Supplied records —
==================================================

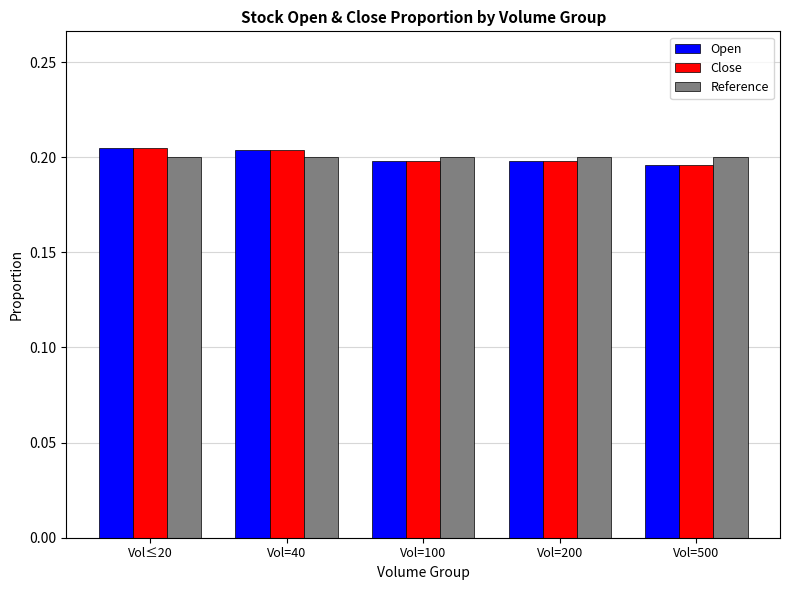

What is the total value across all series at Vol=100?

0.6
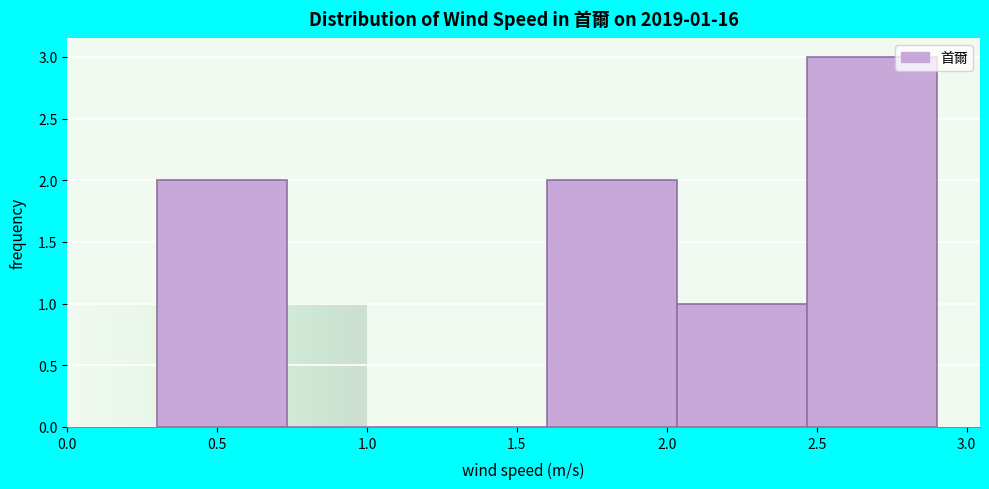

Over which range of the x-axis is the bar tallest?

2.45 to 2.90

==================================================

What needs to be done — Reproduce the text of every item above word for word, omitting the pictures.

Output for this exercise —
What is the total value across all series at Vol=100?

0.6

Over which range of the x-axis is the bar tallest?

2.45 to 2.90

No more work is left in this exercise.